Unfortunately, the legislation is in effect already. There is no real plan and candidly, the way the State is attempting to implement this new legislation is only going to exacerbate the problem among troubled teens and their families. It will effectively keep teens and families out of Family Court, which has already proven to be overburdened and understaffed. Thus making it pretty ineffective to start with.


After one who is in the field of helping troubled kids reads this legislative reform, one gets the impression that the state is more interested in saving money than in helping kids in trouble.


Once again, they talk the rhetoric of prevention, diversion and intervention, but are not willing to allocate the funds to implement diversion appropriately. As of April 1, 2005, PINS Diversion is mandatory throughout the state. Before that date, it was being experimented with in a variety of counties. Suffolk County was one county that elected to use diversion. It has been in place for a number of years. From day one, it has never been properly staffed with the appropriate number of probation officers and mental health workers to do the job.


It sounds wonderful on paper. In reality, for many it is a disaster. It sets young people and families up for failure.


How does any reform in Suffolk County have a chance of success when we have a County Executive who is squeezing as much money as he can out of major departments that are set up to help people?


Probation and other human service departments are being cut. Personnel who are expensive (and experienced) are being urged out and are not being replaced. Those who stay are being asked to do more for less.

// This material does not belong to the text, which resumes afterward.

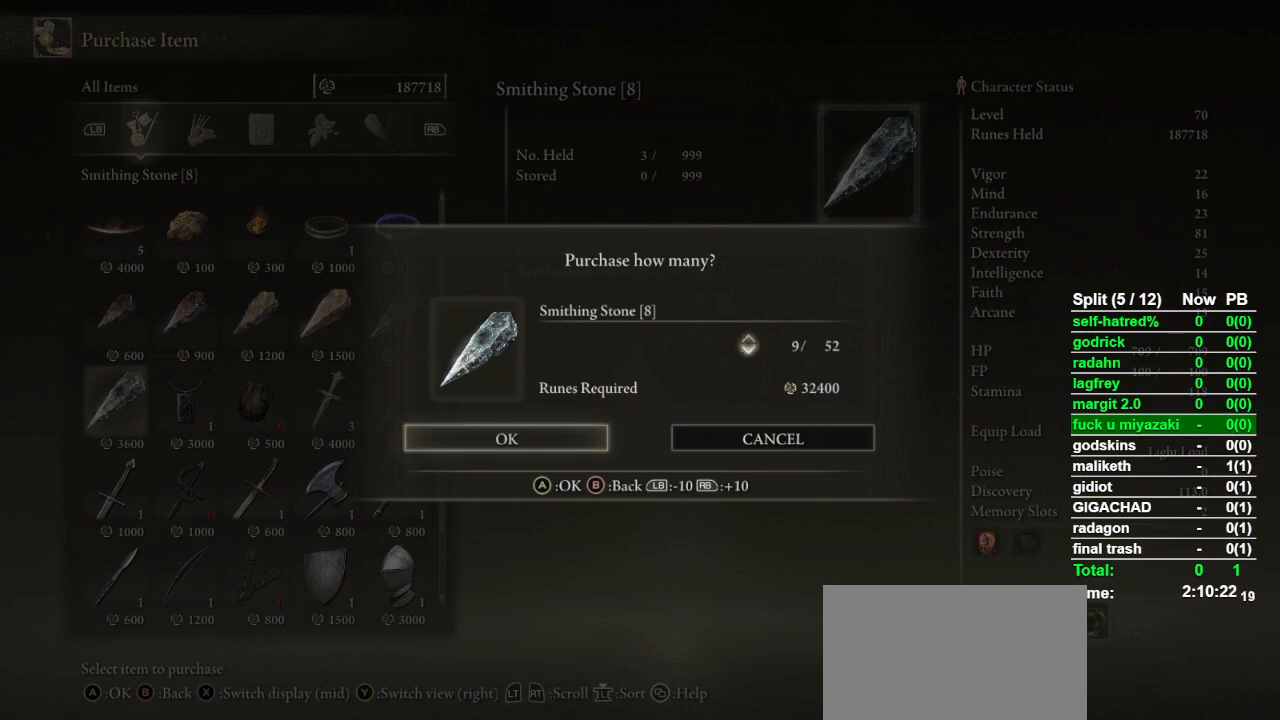
{"buttons": [], "left_stick": "center", "right_stick": "center", "button_events": [[33, "DPAD_DOWN", "up"]]}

Contracted agencies are being abused beyond belief. They are expected to be creative, cost effective and extremely efficient with budgets that are scandalously inhumane. The salaries that they expect college graduates to accept for very demanding work could not be lived on unless one lived in the mountains of the Ukraine.


We will see fewer and fewer agencies that are able to tolerate this injustice. Those human services that can endure this social mayhem will employ people that do not have the appropriate credentials to do what must be done.


The chaos this new PINS reform legislation is going to cause in our county will have cataclysmic consequences.


The one thing that parents had in Suffolk County that could assist them with their out of control children was PINS and PINS diversion. Although it was weak and oftentimes inadequate, at least it was something. When a cooperative effort was employed, it was effective and helpful. Unfortunately, that didn't happen as often as was needed, but it was something.


Contrary to what the bureaucrats tell us, the need is epidemic and growing. Unfortunately, the resources are dwindling and becoming less accessible at an alarming rate.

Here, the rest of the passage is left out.